» **TEXTAUSZUG**
Verwaltungsgericht Braunschweig
Urt. v. 09.12.1987, Az.: 3 VG A 200/86

Wirksamkeit der Aufhebung einer Straßenausbaubeitragssatzung ; Rechtssetzungsermessen der Kommunen; Anforderungen an das Maß der Kostendeckung und Aufwanddeckung

Bibliographie

Gericht
VG Braunschweig
Datum
09.12.1987
Aktenzeichen
3 VG A 200/86
Entscheidungsform
Urteil
Referenz
WKRS 1987, 20153
Entscheidungsname
[keine Angabe]
ECLI
ECLI:DE:VGBRAUN:1987:1209.3VG.A200.86.0A

Verfahrensgegenstand

kommunales Abgabenrecht

Die 3. Kammer des Verwaltungsgerichts Braunschweig hat
auf die mündliche Verhandlung vom 9. Dezember 1987
durch
den Vorsitzenden Richter am Verwaltungsgericht Hirschmann,
die Richter am Verwaltungsgericht Franzkowiak und Stubben sowie
die ehrenamtlichen Richter Schulte-Eickhoff und Schöngen
für Recht erkannt:

Tenor:

Die Klage wird abgewiesen.

Die Klägerin trägt die Kosten des Verfahrens; insoweit ist das Urteil vorläufig vollstreckbar.

Die Klägerin kann die Vollstreckung gegen Sicherheitsleistung in Höhe des gegen sie festzusetzenden Kostenerstattungsbetrages abwenden, wenn nicht der Beklagte zuvor Sicherheit in gleicher Höhe leistet.

Gegen dieses Urteil ist die Berufung an das

Oberverwaltungsgericht für die Länder Niedersachsen und Schleswig-Holstein 2120 Lüneburg, Uelzener Straße 40, Postfach 2371, statthaft.

...

Gründe

1

I.

Die Klägerin, eine kreisangehörige Gemeinde des beklagten Landkreises, wendet sich gegen eine kommunalrechtliche Beanstandungsverfügung.

» **AUSGELESENES MATERIAL**
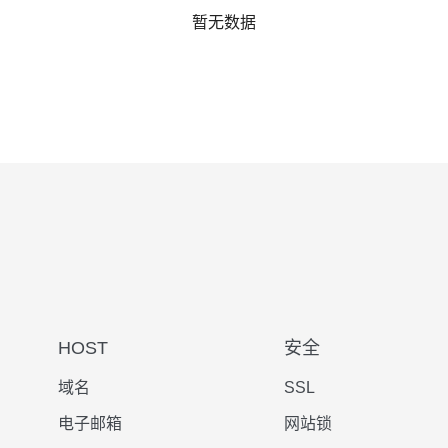
暂无数据
HOST
安全
域名
SSL
电子邮箱
网站锁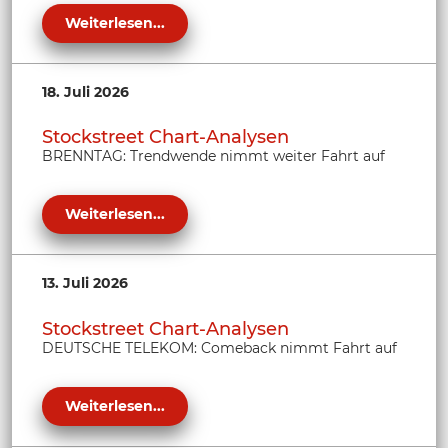
Weiterlesen...
18. Juli 2026
Stockstreet Chart-Analysen
BRENNTAG: Trendwende nimmt weiter Fahrt auf
Weiterlesen...
13. Juli 2026
Stockstreet Chart-Analysen
DEUTSCHE TELEKOM: Comeback nimmt Fahrt auf
Weiterlesen...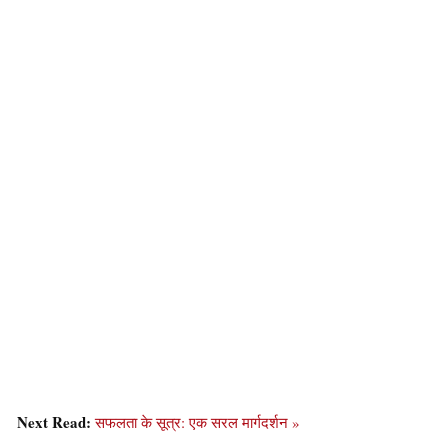
Next Read:
सफलता के सूत्र: एक सरल मार्गदर्शन »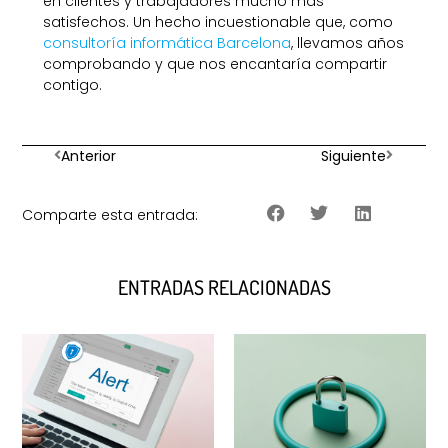
en clientes y trabajadores mucho más
satisfechos. Un hecho incuestionable que, como
consultoría informática Barcelona
, llevamos años
comprobando y que nos encantaría compartir
contigo.
Anterior
Siguiente
Comparte esta entrada:
ENTRADAS RELACIONADAS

» **AUFGABENSTELLUNG**
1) Zitiere aus dem Urteil des Verwaltungsgerichts Braunschweig die Stelle, die bei „Die 3. Kammer“ beginnt und bei „Urteil vorläufig vollstreckbar.“ endet.
2) Erkläre anhand des Urteils des Verwaltungsgerichts Braunschweig, wie die Klägerin die Vollstreckung abwenden kann und unter welcher Bedingung das gilt.
3) Führe das Urteil des Verwaltungsgerichts Braunschweig über die Beanstandungsverfügung im Anschluss an seinen letzten Satz weiter.

» **GELÖSTE AUFGABEN**
1)
Die 3. Kammer des Verwaltungsgerichts Braunschweig hat
auf die mündliche Verhandlung vom 9. Dezember 1987
durch
den Vorsitzenden Richter am Verwaltungsgericht Hirschmann,
die Richter am Verwaltungsgericht Franzkowiak und Stubben sowie
die ehrenamtlichen Richter Schulte-Eickhoff und Schöngen
für Recht erkannt:

Tenor:

Die Klage wird abgewiesen.

Die Klägerin trägt die Kosten des Verfahrens; insoweit ist das Urteil vorläufig vollstreckbar.

2) Die Klägerin kann die Vollstreckung abwenden, indem sie Sicherheit in Höhe des gegen sie festzusetzenden Kostenerstattungsbetrages leistet. Das gilt nur, wenn nicht der Beklagte zuvor Sicherheit in gleicher Höhe leistet.

3)
2

Am 25.6.1985 faßte der Rat der Klägerin den Beschluß, "die Satzung der Gemeinde Gleichen vom 14.11.1984 über die Erhebung von Beiträgen nach §6 des NKAG ersatzlos aufzuheben." Die Aufhebungssatzung soll am Tag nach ihrer Bekanntmachung in Kraft treten. Dem Beschluß lag der Verwaltungsvordruck 930/3 zugrunde. Darin wird die Aufhebung wie folgt begründet:

"Die Festlegung der Merkmale, die eine Beitrags- erhebung ermöglichen, ist dabei äußerst problematisch. Sollten in der modifizierten Satzung beispielsweise bestimmte Mindestkriterien des Ausbaustandards (Hochbordanlage, Wasserführung durch Gossen etc.) als unbedingte Voraussetzung für die Beitragserhebung festgelegt werden, könnte durch Beschlüsse zur Ausführung der Vorhaben im Einzelfall willkürlich die Geltendmachung von Beiträgen ausgeschlossen werden. Es besteht die Gefahr, daß gegen den Gleichheitsgrundsatz verstoßen wird."

3

Der Beklagte beanstandete den Beschluß mit Verfügung vom 4.8.1986 im wesentlichen mit der Begründung, §6 Abs. 1 NKAG räume den Gemeinden zwar das Recht ein, von der Beitragserhebung Gebrauch zu machen oder nicht, §83 Abs. 2 NGO gebiete aber, Steuern zur Finanzierung von Maßnahmen nur heranzuziehen, wenn Einnahmen aus speziellen Entgelten, soweit vertretbar und geboten, nicht ausreichten. Gegen die Beanstandungsverfügung legte die Klägerin mit Schreiben vom 12.9.1986 Widerspruch ein. Sie begründete den Widerspruch damit, daß die vom Innenminister vorgelegte Mustersatzung sowie die vom OVG Lüneburg für rechtmäßig erachteten Straßenausbaubeitragssatzungen die Vorteile der im weiteren Verlauf der Straße liegenden Grundstücke nicht hinreichend berücksichtigten. Diese Grundstückseigentümer blieben beitragsfrei, obwohl Maßnahmen häufig lediglich wegen der angrenzenden Abschnitte der Straßen erforderlich wären. Die Bezirksregierung Braunschweig wies den Widerspruch mit Widerspruchsbescheid vom 13.11.1986 als unbegründet zurück. Dagegen hat die Klägerin am 17.12.1986 Klage erhoben.

4

Zur Begründung ihrer Klage tragt sie vor: Durch die Verwendung des Begriffs "Können" in §6 Abs. 1 NKAG habe der Gesetzgeber die Beitragserhebungsfreiheit normiert. Dies bestätige auch die amtliche Begründung zum Entwurf des NKAG. Im übrigen sei die aufgehobene Satzung aus Rechtsgründen unwirksam, schon aus diesem Grunde sei sie berechtigt, die Satzung aufzuheben.

5

Sie beantragt,

die Beanstandungsentscheidung des Beklagten vom 4.8.1986 sowie den Widerspruchsbescheid der Bezirksregierung Braunschweig vom 13.11.1986 aufzuheben.

6

Der Beklagte beantragt,

die Klage abzuweisen.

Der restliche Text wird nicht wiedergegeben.